| TASK |
Give the data again exactly as written, skipping any pictures.

[[ GIVEN RECORDS open ]]

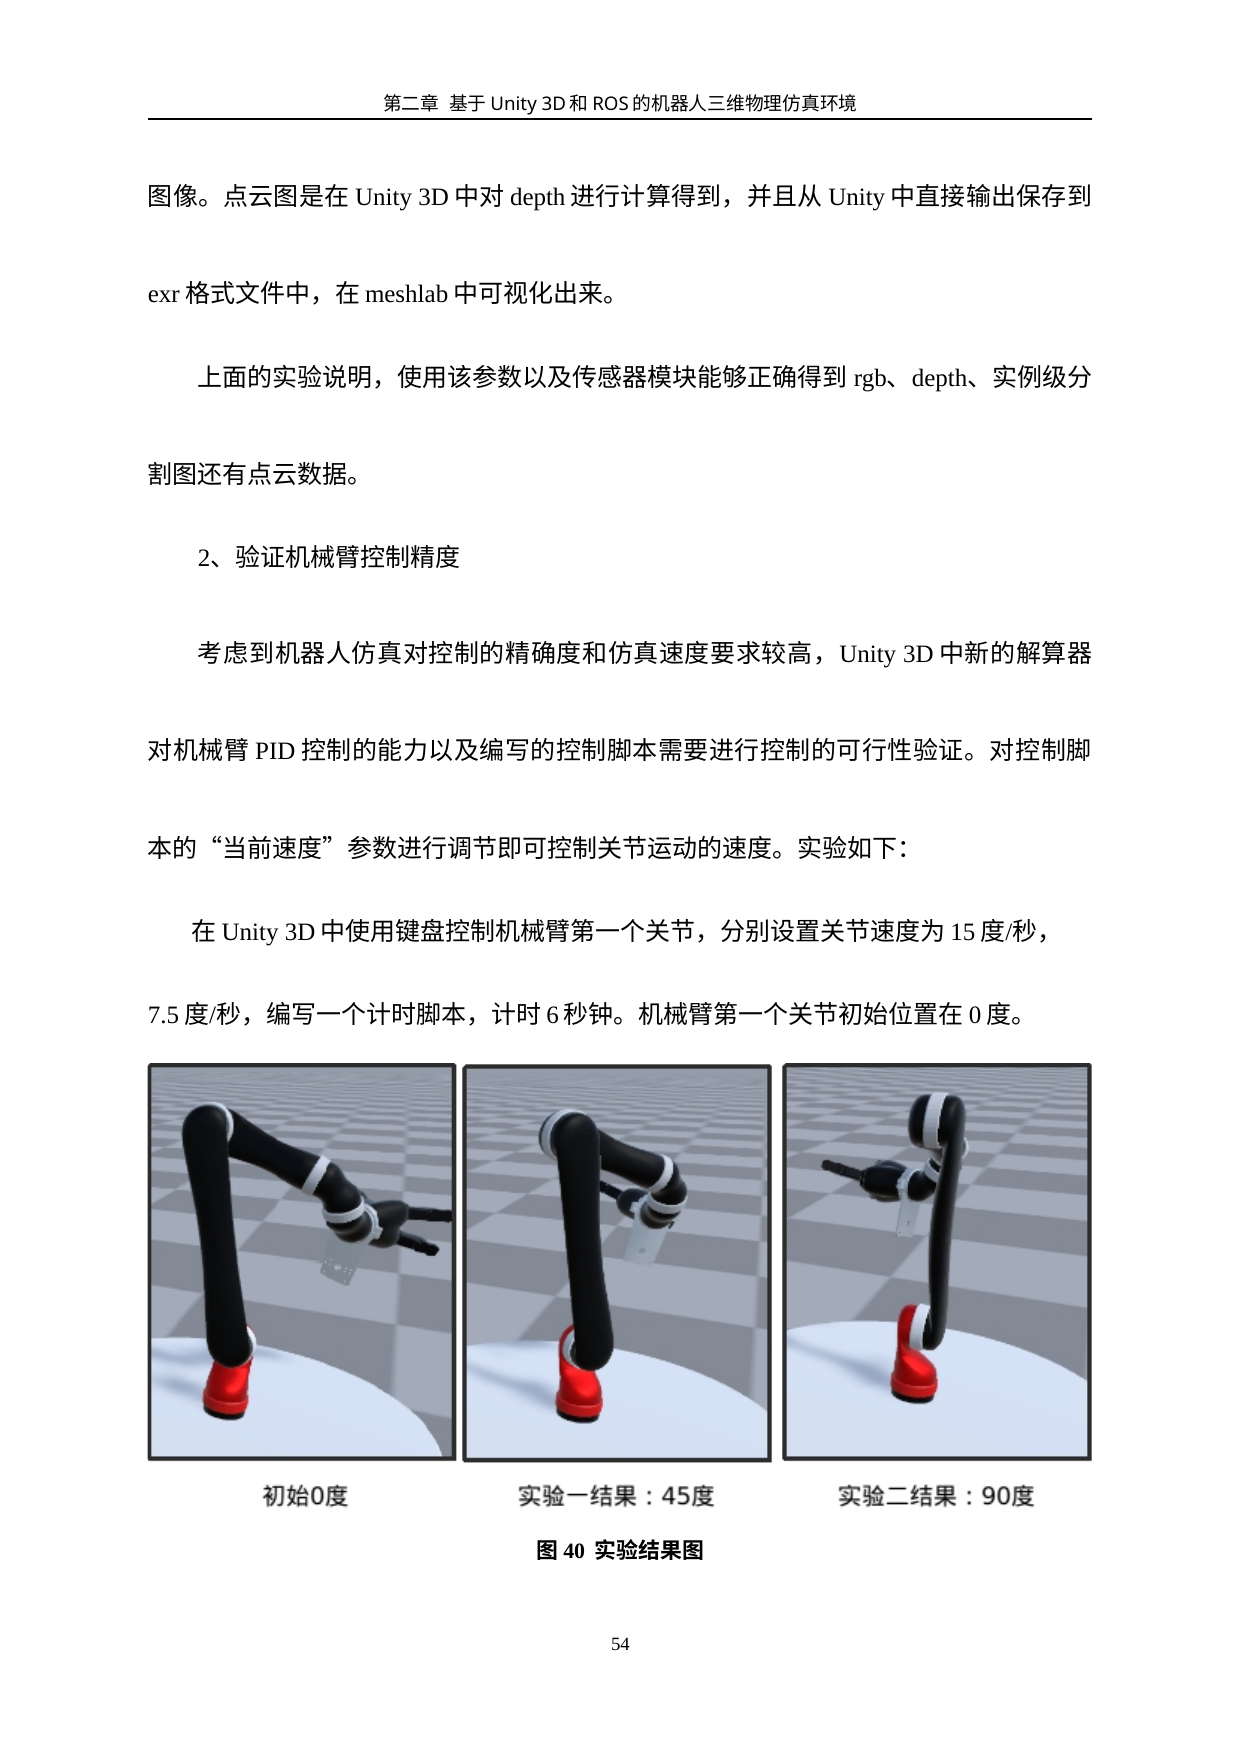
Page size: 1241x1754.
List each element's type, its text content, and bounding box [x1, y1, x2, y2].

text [148, 162, 1092, 324]
text 2、验证机械臂控制精度 [198, 523, 1092, 588]
text 7.5度/秒，编写一个计时脚本，计时6秒钟。机械臂第一个关节初始位置在0度。 [148, 980, 1092, 1045]
text 图 44 实验结果图 [148, 1533, 1092, 1565]
text 在Unity 3D中使用键盘控制机械臂第一个关节，分别设置关节速度为15度/秒， [148, 897, 1092, 962]
text 上面的实验说明，使用该参数以及传感器模块能够正确得到rgb、depth、实例级分割图还有点云数据。 [148, 343, 1092, 505]
picture [147, 1063, 1092, 1518]
text 考虑到机器人仿真对控制的精确度和仿真速度要求较高，Unity 3D中新的解算器对机械臂PID控制的能力以及编写的控制脚本需要进行控制的可行性验证。对控制脚本的“当前速度”参数进行调节即可控制关节运动的速度。实验如下： [148, 619, 1092, 879]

[[ GIVEN RECORDS closed ]]

| PROBLEM SOLUTION |
Page size: 1241x1754.
List each element's type, its text content, and bounding box [x1, y1, x2, y2].

text [148, 162, 1092, 324]
text 2、验证机械臂控制精度 [198, 523, 1092, 588]
text 7.5度/秒，编写一个计时脚本，计时6秒钟。机械臂第一个关节初始位置在0度。 [148, 980, 1092, 1045]
text 图 44 实验结果图 [148, 1533, 1092, 1565]
text 在Unity 3D中使用键盘控制机械臂第一个关节，分别设置关节速度为15度/秒， [148, 897, 1092, 962]
text 上面的实验说明，使用该参数以及传感器模块能够正确得到rgb、depth、实例级分割图还有点云数据。 [148, 343, 1092, 505]
picture [147, 1063, 1092, 1518]
text 考虑到机器人仿真对控制的精确度和仿真速度要求较高，Unity 3D中新的解算器对机械臂PID控制的能力以及编写的控制脚本需要进行控制的可行性验证。对控制脚本的“当前速度”参数进行调节即可控制关节运动的速度。实验如下： [148, 619, 1092, 879]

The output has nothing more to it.